Mike Wilks has been the little guy with big dreams.
He pictured himself signing with a college basketball power. He wanted to hear his name announced on draft night by the NBA commissioner. He even had thoughts of being an NBA All-Star.
It wasn’t to be for Wilks, the 5-foot-10 point guard who the Thunder signed Thursday out of desperation. Wilks played his college ball at Rice, went undrafted in 2001 and has spent the past eight years journeying the country in search of a job.
Wilks is a walking stopgap to Oklahoma City’s injury-ravaged roster. Backup point guard Kevin Ollie will miss up to four weeks after undergoing surgery on his right knee. Third-string point guard Shaun Livingston also is healing from knee surgery and might be sidelined at least another week. And Kyle Weaver, a natural shooting guard who can fill in as an emergency point guard, is on the shelf at least four months after surgery to repair damage to a dislocated shoulder.
All told, it creates an attractive opportunity for a player such as Wilks, the quintessential NBA journeyman. Wilks, 30, is now on his 11th team in seven seasons. In Oklahoma City, Wilks is that storybook character who was sitting at home before a pro franchise came calling for his services.
"I’m just thankful that they thought enough of me to bring me in,” Wilks said.
Wilks was as far away from NBA glamour as he could get when he got the call from the Thunder last week. The soft-spoken but affable Wilks was in Hartselle, Ala., a town just outside of Huntsville that the Milwaukee native has made home. Hartselle, with a population of just more than 12,000, is so small that the town’s cable provider doesn’t offer NBA League Pass. Wilks’ wife now has to go to her parents’ home in the nearby town of Hillsboro just to keep track of Wilks’ latest opportunity.
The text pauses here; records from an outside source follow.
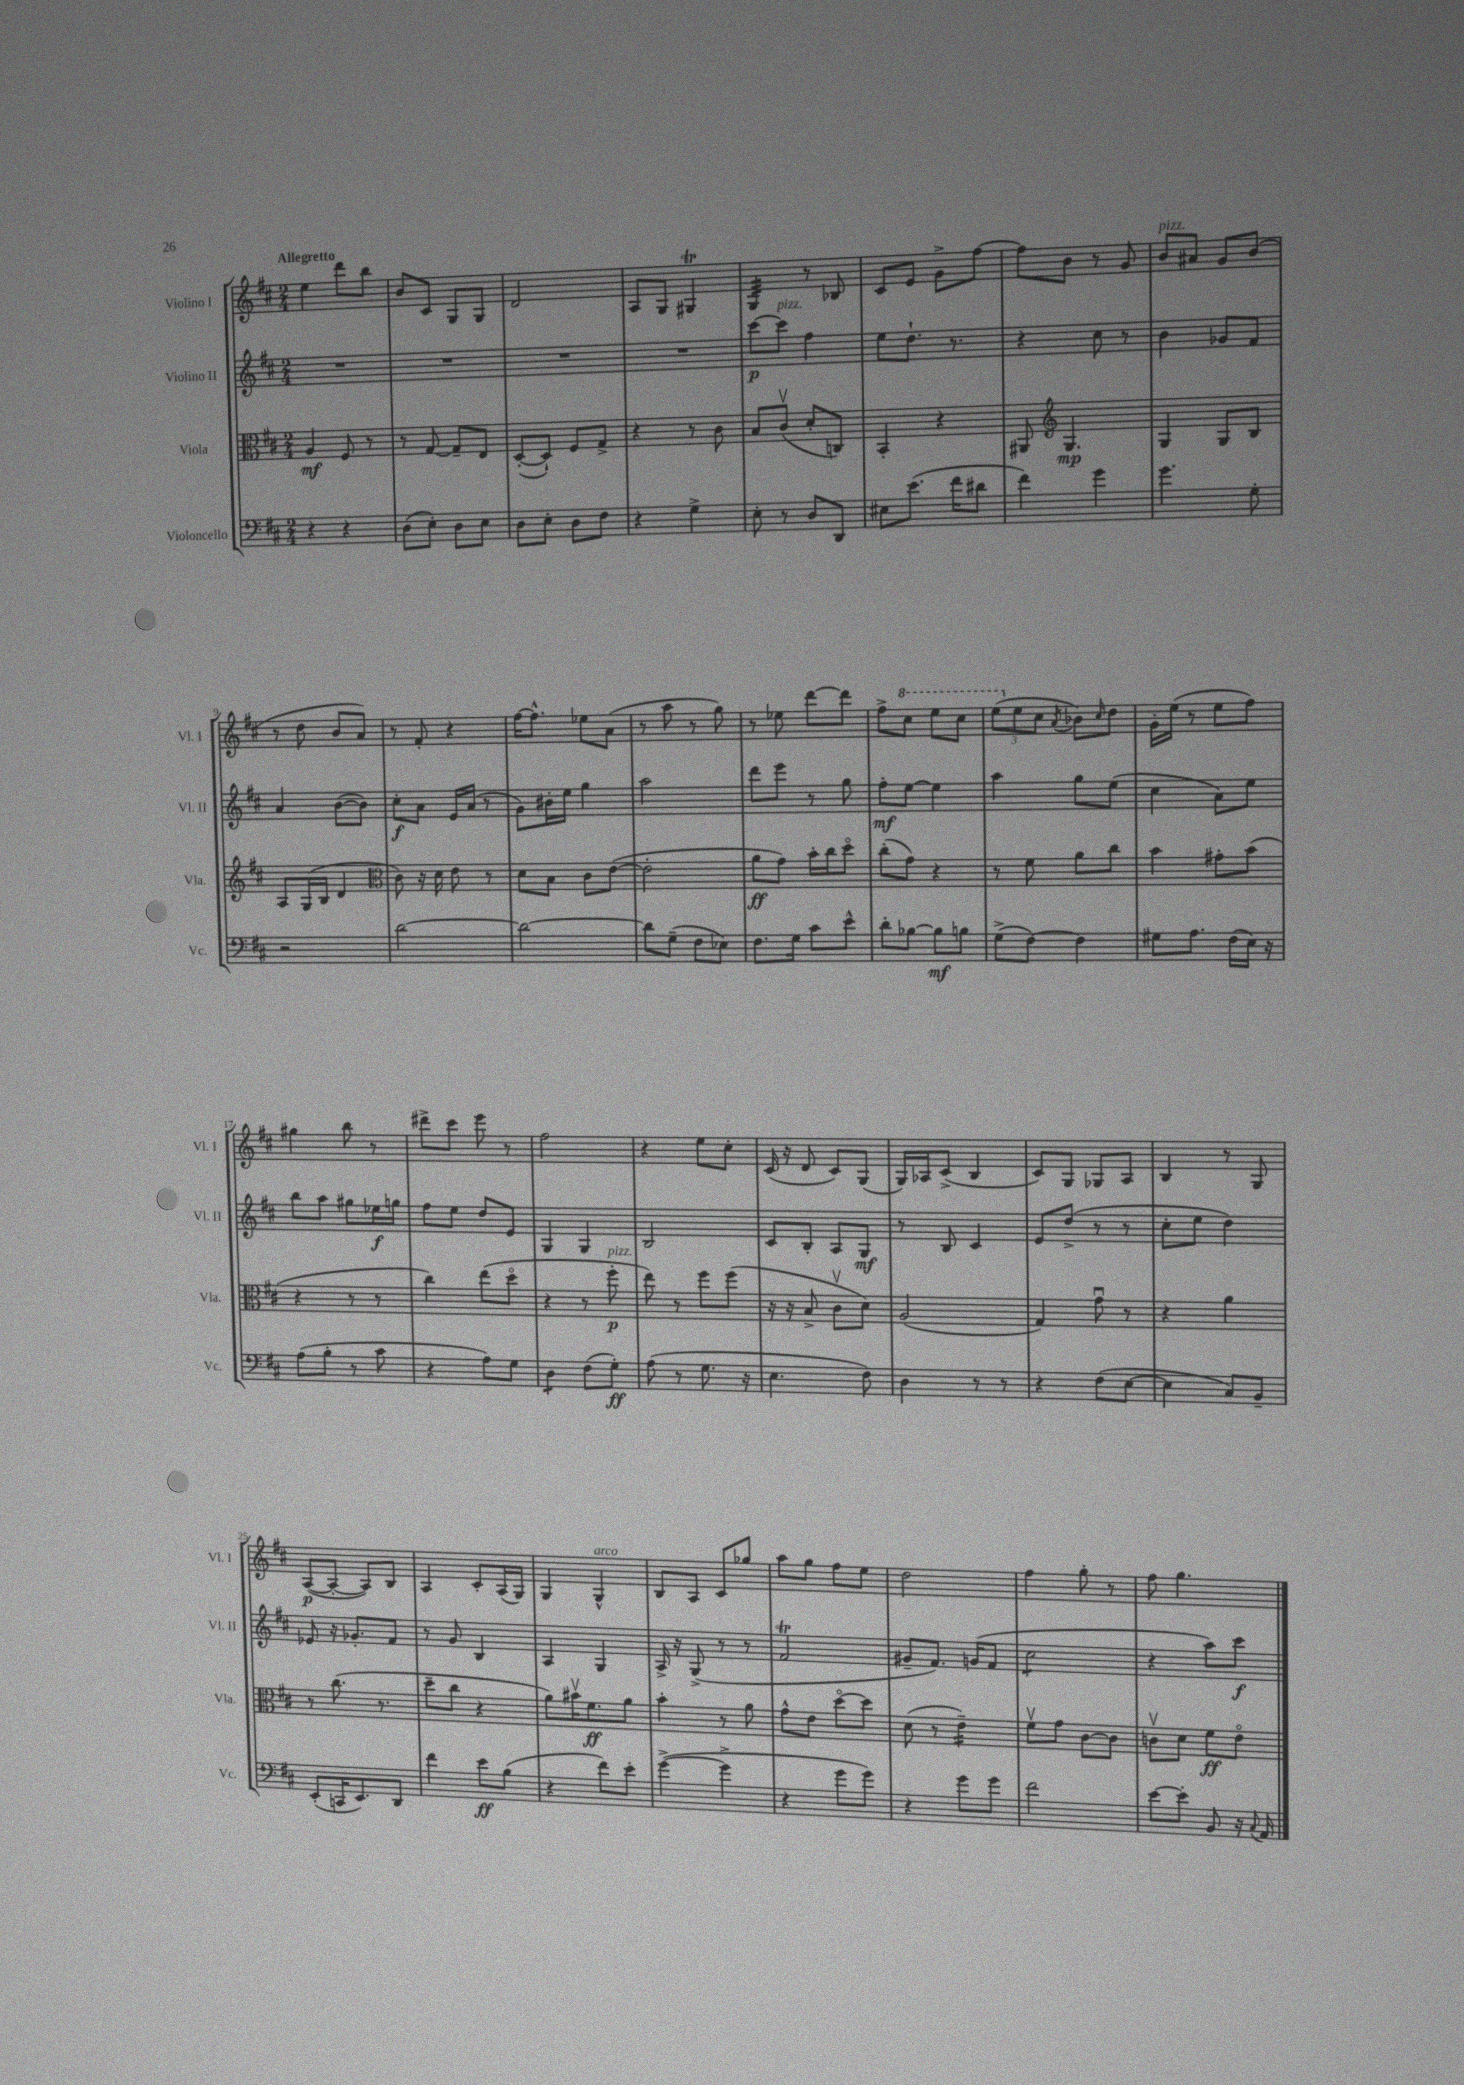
<<
\new StaffGroup <<
\new Staff = "s0" \with { instrumentName = "Violino I" shortInstrumentName = "Vl. I" } {
    \clef treble \key d \major \numericTimeSignature \time 2/4 \tempo "Allegretto"
    e''4 d'''8 b''8 |
    b'8 cis'8 g8 g8 |
    d'2 |
    a8 g8 gis4\trill |
    g4:32 r8 bes8 |
    cis'8 e'8 g'8-> fis''8~ |
    fis''8 b'8 r8 g'8 |
    b'8^\markup { \italic "pizz." } ais'8 g'8 b'8( |
    r8 d''8 b'8 a'8) |
    r8 fis'8-. r4 |
    fis''16~ fis''8.-^ ees''8 a'8( |
    r8 a''8 r8 g''8) |
    r8 ees''8 d'''8~ d'''8 |
    fis''8-> \ottava #1 cis'''8 e'''8 cis'''8 |
    \tuplet 3/2 { e'''8( \ottava #0 e''8 cis''8 } \acciaccatura { a'8 } bes'8) \grace { cis''16 } d''8 |
    g'16-. e''16( r8 e''8 fis''8) |
    gis''4 b''8 r8 |
    dis'''8-> cis'''8 e'''8 r8 |
    fis''2 |
    r4 e''8 cis''8-. |
    cis'16( r16 d'8 cis'8) g8( |
    g16) aes16 cis'8->( b4 |
    cis'8) g8 ges8 a8 |
    b4 r8 g8 |
    a8~\p( a8~-. a8) b8 |
    a4 cis'8-. a16( g16) |
    g4 g4-^^\markup { \italic "arco" } |
    b8 a8 cis'8 ges''8 |
    a''8 g''8 fis''8 e''8 |
    d''2 |
    fis''4 g''8-. r8 |
    fis''8 g''4. \bar "|." |
}
\new Staff = "s1" \with { instrumentName = "Violino II" shortInstrumentName = "Vl. II" } {
    \clef treble \key d \major \numericTimeSignature \time 2/4
    R2 |
    R2 |
    R2 |
    R2 |
    cis'''8~\p cis'''8^\markup { \italic "pizz." } fis''4 |
    e''8 d''8.-! r8. |
    r4 cis''8 r8 |
    b'4 ges'8 fis'8 |
    a'4 b'8~( b'8) |
    cis''8-.\f a'8 e'16 a'16( r8 |
    g'8) bis'16-. e''16 g''4 |
    a''2 |
    d'''8 e'''8 r8 g''8 |
    fis''8-.\mf e''8~ e''4 |
    a''4 g''8 e''8( |
    cis''4 a'8) e''8 |
    b''8 a''8 gis''8 ees''16\f g''16 |
    fis''8 e''8 d''8 e'8 |
    g4 g4 |
    b2 |
    cis'8 b8-. a8 g8\mf |
    r8 b8 cis'4 |
    e'8 d''8->( r8 r8 |
    cis''8-. e''8 d''4) |
    ees'8 r16 ges'8.-. fis'8 |
    r8 g'8 b4 |
    a4 g4 |
    a16-> r16 g8->( r8 r8 |
    fis'2\trill |
    gis'8-- fis'8.) g'16( fis'8 |
    cis''2:8 |
    r4 a''8) cis'''8\f \bar "|." |
}
\new Staff = "s2" \with { instrumentName = "Viola" shortInstrumentName = "Vla." } {
    \clef alto \key d \major \numericTimeSignature \time 2/4
    a4\mf fis8 r8 |
    r8 g8~ g8-- e8 |
    d8~-.( d8-!) fis8 g8-> |
    r4 r8 cis'8 |
    b8 cis'8\upbow( d'8-. c8) |
    b,4-. r4 |
    ais,8 \clef treble g4.\mp |
    g4 g8 b8 |
    a8 g16( b16 d'4 |
    \clef alto cis'8) r16 d'16 e'8 r8 |
    d'8 b8 cis'8 e'8~( |
    e'2-. |
    a'8\ff g'8) b'16-. cis''16 d''8\flageolet |
    cis''8-.( g'8) r4 |
    r8 fis'8 a'8 cis''8 |
    b'4 gis'8-. b'8( |
    r4 r8 r8 |
    cis''4) e''8( d''8\flageolet |
    r4 r8 fis''8-.\p^\markup { \italic "pizz." } |
    e''8) r8 fis''8 fis''8( |
    r16 r16 b8-> cis'8\upbow d'8) |
    a2( |
    g4) g'8\downbow r8 |
    r4 a'4 |
    r8 cis''8.( r8. |
    d''8-- cis''8 r4 |
    a'8) bis'16\upbow fis'8.\ff a'8 |
    b'4-. r8 a'8 |
    g'8-^ e'8 d''8~\flageolet d''8 |
    d'8( r8 e'4:16--) |
    fis'8\upbow g'8 cis'8~ cis'8 |
    c'8\upbow d'8 fis'8\ff e'8\flageolet \bar "|." |
}
\new Staff = "s3" \with { instrumentName = "Violoncello" shortInstrumentName = "Vc." } {
    \clef bass \key d \major \numericTimeSignature \time 2/4
    r4 r4 |
    d8( e8-.) d8 e8 |
    d8 e8-. d8 fis8 |
    r4 g4-> |
    e8-. r8 d8 d,8 |
    eis8 e'8.( fis'16 dis'8 |
    fis'4) g'4 |
    g'4. g8-. |
    r2 |
    d'2~ |
    d'2~ |
    d'8 g8--( fis8 ees8) |
    fis8. g16 cis'8 e'8-^ |
    d'8-. bes8~ bes8\mf b8 |
    g8->( fis8~) fis4 |
    gis8 a8. fis16( e16) r16 |
    a8( b8-. r8 cis'8 |
    r4 a8) g8 |
    d4:8 fis8( g8-.\ff) |
    a8( r8 g8. r16 |
    e4. fis8) |
    d4 r8 r8 |
    r4 fis8( e8~ |
    e4 cis8) b,8-- |
    e,8-.( c,16 e,8.) d,8 |
    fis'4 e'8\ff b8( |
    r4 fis'8) e'8-. |
    g'4~->( g'4-> |
    r4 g'8 g'8) |
    r4 g'8 g'8 |
    fis'2 |
    e'8~ e'8-. b,8 r16 \appoggiatura { cis8 } a,16 \bar "|." |
}
>>
>>
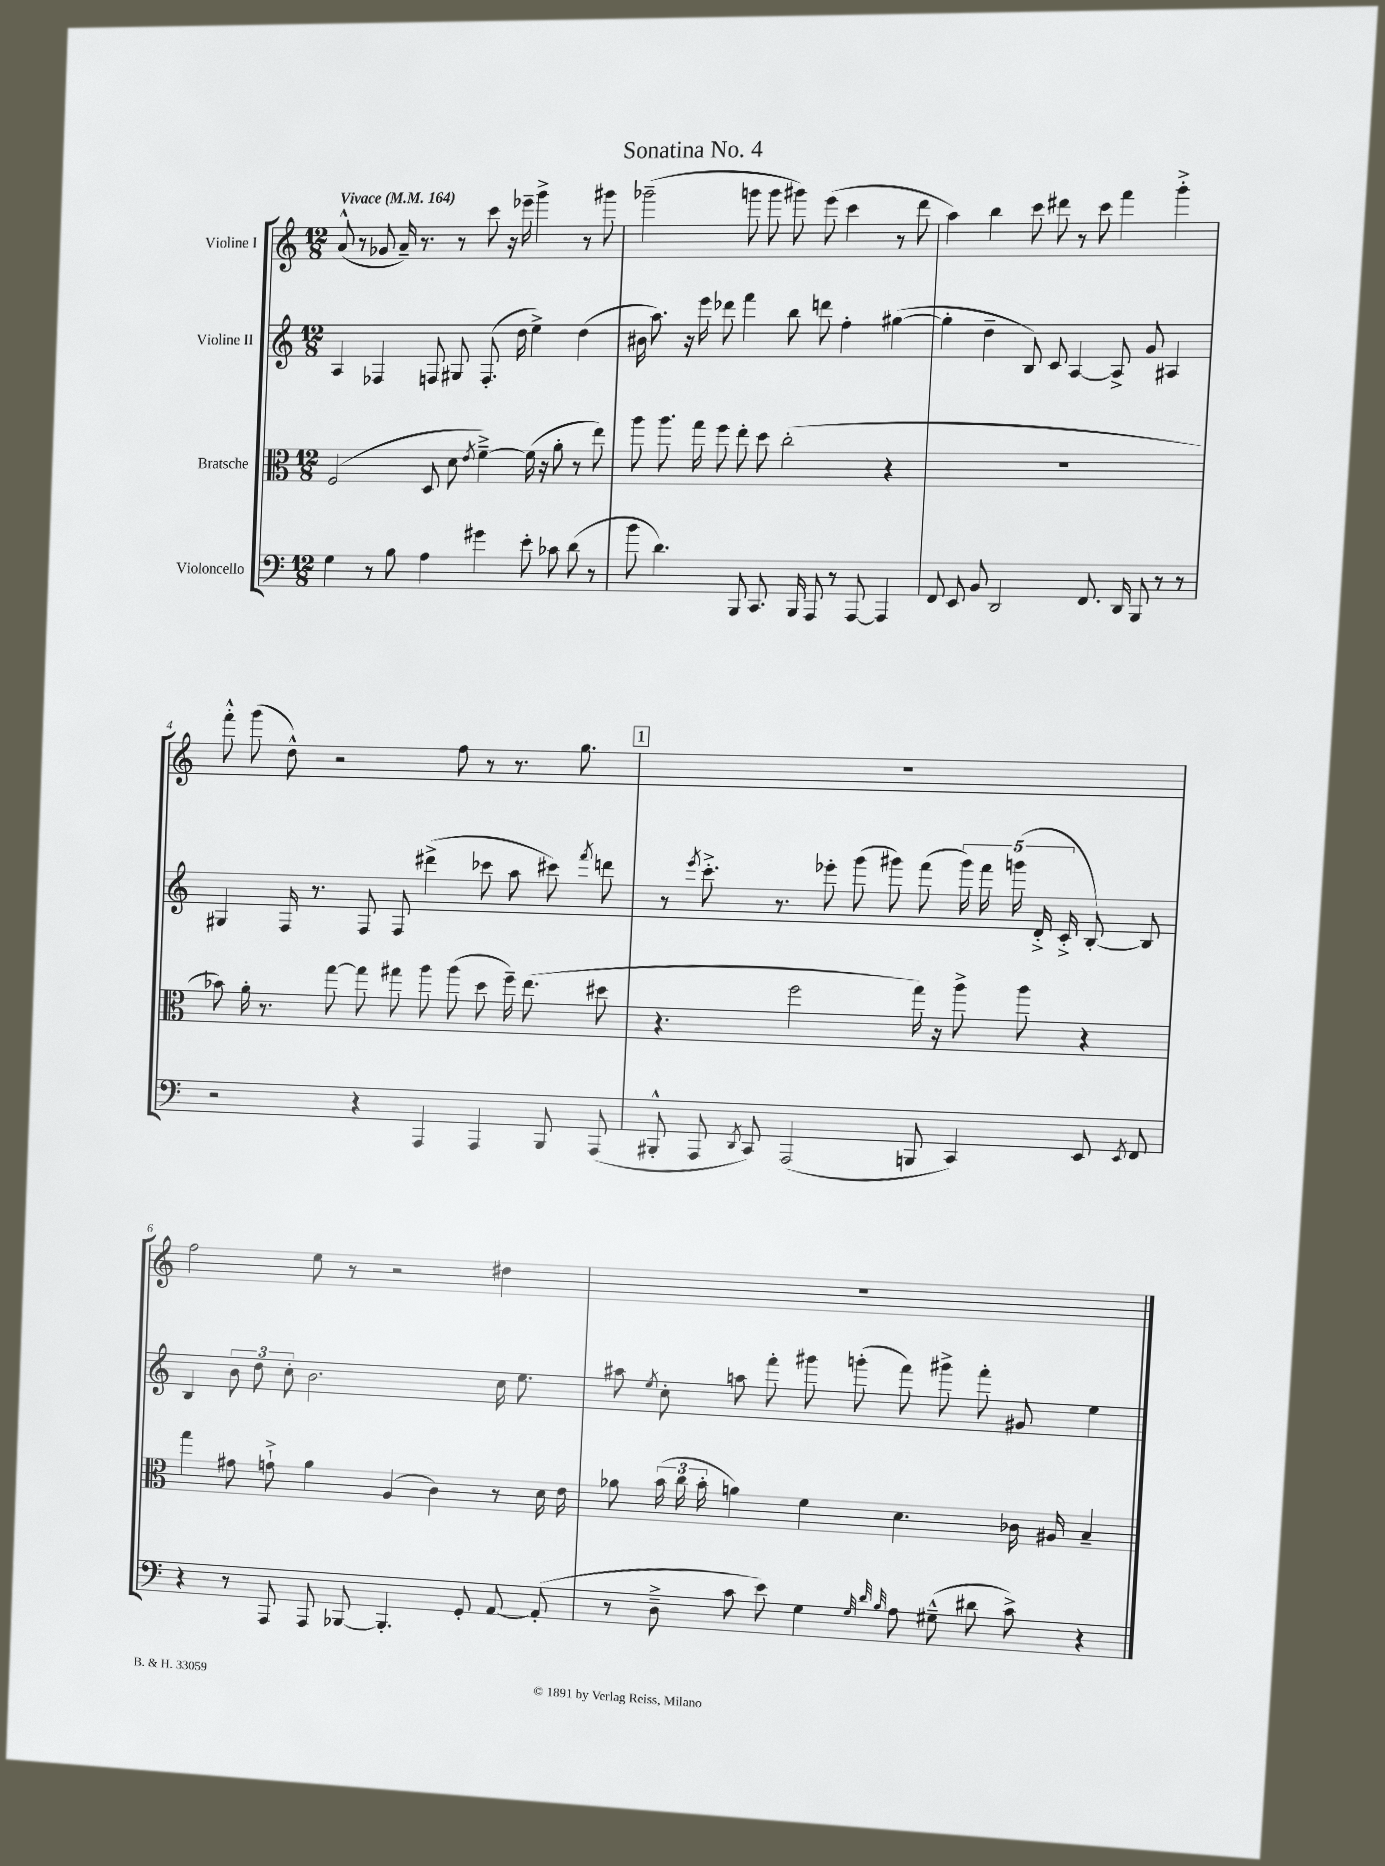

**kern	**kern	**kern	**kern
*staff4	*staff3	*staff2	*staff1
*clefF4	*clefC3	*clefG2	*clefG2
*k[]	*k[]	*k[]	*k[]
*M12/8	*M12/8	*M12/8	*M12/8
*MM164	*MM164	*MM164	*MM164
4G\	(2F/	4A/	(8a^^/
.	.	.	8r
8r	.	4F-/	8g-/
8B\	.	.	16a~/)
.	.	.	8.r
4A\	8D/	8F/	.
.	8d\	8G#/	8r
.	8qe/	.	.
4g#\	[4f~^\)	(8.F'/	8ccc\
.	.	.	16r
.	.	16dd\	16eee-~\
8e'\	(16f\]	4ee^\)	4ggg^\
.	16r	.	.
8c-\	8a'\	.	.
(8d\	8r	(4dd\	8r
8r	8ee\)	.	8ggg#\
=	=	=	=
8b\	8aa\	16b#\	(2ggg-~\
.	.	8.aa\)	.
4.d\)	8.aa\	.	.
.	.	16r	.
.	16gg\	16eee\	.
.	8ff\	8ddd-\	.
8BBB/	8ee'\	4fff\	8ggg\
8.CC/	8dd\	.	8ggg\
.	(2cc'\	8bb\	8ggg#\)
16BBB/	.	.	.
8AAA/	.	8ddd\	(8eee\
8r	.	4ff'\	4ccc\
[8AAA/	.	.	.
4AAA/]	4r	([4gg#\	8r
.	.	.	8ddd\
=	=	=	=
8FF/	1.r	4gg#'\]	4aa\)
8EE/	.	.	.
8BB/	.	4dd~\	4bb\
2DD/	.	.	.
.	.	8B/)	8ccc\
.	.	8c/	8ddd#\
.	.	[4A/	8r
8.FF/	.	.	8ccc\
.	.	8A^/]	4fff\
16DD/	.	.	.
8BBB/	.	8g/	.
8r	.	4A#/	4ggg'^\
8r	.	.	.
=	=	=	=
2r	8b-\)	4G#/	8fff'^^\
.	16a'\	.	(8ggg\
.	8.r	.	.
.	.	16F/	8dd^^\)
.	.	8.r	.
.	[8gg\	.	2r
4r	8gg\]	8F/	.
.	8gg#\	8F/	.
4AAA/	8aa\	(4ddd#^\	.
.	(8aa\	.	8ff\
4AAA/	8dd\	8ccc-\	8r
.	16ff~\)	8aa\	8.r
.	(8.ee\	.	.
8BBB/	.	8ccc#\)	.
.	.	.	8.gg\
.	.	8qfff/	.
(8AAA/	8dd#\	8ddd\	.
=	=	=	=
8BBB#'^^/	4.r	8r	1.r
.	.	8qeee/	.
8AAA/	.	8.ccc'^\	.
8qDD/	.	.	.
8CC/)	.	.	.
.	.	8.r	.
(2AAA/	2ff\	.	.
.	.	8eee-'\	.
.	.	(8ggg\	.
.	.	8ggg#\)	.
8BBB/	16gg\)	(8fff\	.
.	16r	.	.
4CC/)	8aa^\	20ggg#\)	.
.	.	20fff\	.
.	.	(20ggg\	.
.	8aa\	.	.
.	.	20d'^/	.
.	.	20c'^/	.
8EE/	4r	[8B'/)	.
8qEE/	.	.	.
8FF/	.	8B/]	.
=	=	=	=
4r	4gg\	4B/	2ff\
8r	8g#\	12b\	.
.	.	12dd\	.
8AAA/	8g`^\	.	.
.	.	12cc'\	.
8AAA/	4a\	2.b\	8ee\
[8BBB-/	.	.	8r
4.BBB-'/]	(4A/	.	2r
.	4c\)	.	.
8GG'/	.	.	.
[8AA/	8r	16cc\	4dd#\
.	.	8.ee\	.
(8AA'/]	16d\	.	.
.	16e\	.	.
=	=	=	=
8r	8a-\	8aa#\	1.r
.	.	8qee/	.
8D~^\	(24b\	8cc'\	.
.	24cc\	.	.
.	24b'\	.	.
8c\	4a\)	8aa\	.
8e\)	.	8fff'\	.
4G\	4f\	8ggg#\	.
.	.	(8ggg'\	.
32qqG/	.	.	.
32qqd/	.	.	.
32qqB/	.	.	.
8A\	4.d\	8fff\)	.
(8G#~^^\	.	8ggg#^\	.
8d#\	.	8fff'\	.
8c^\)	16c-\	8g#/	.
.	16A#/	.	.
4r	4B~/	4ee\	.
==	==	==	==
*-	*-	*-	*-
Wilks, who was the second-to-last cut from Atlanta’s training camp roster in October, was working out diligently in hopes that he would indeed get a call. On Monday, he could only laugh when relaying a conversation he had with Thunder coach Scott Brooks following a pick-and-roll drill, one that illustrated just how much has changed in a week’s time.
"I was like, ‘This feels a lot better than having to use chairs,’ ” said Wilks, remembering his individual workouts in a neighborhood gym all by his lonesome.
Talk with Wilks for five minutes and it becomes clear that he’s a man of strong spirituality. He described his journey as a "faith-walk,” one he wouldn’t have written for himself but a path he insists he "wouldn’t change for anything in the world.” It’s an almost shocking admission that speaks to Wilks’ humility considering his combined salary since breaking into the league in 2002 (roughly $5 million) is less than teammates Etan Thomas, Nick Collison and Nenad Krstic each will earn this season.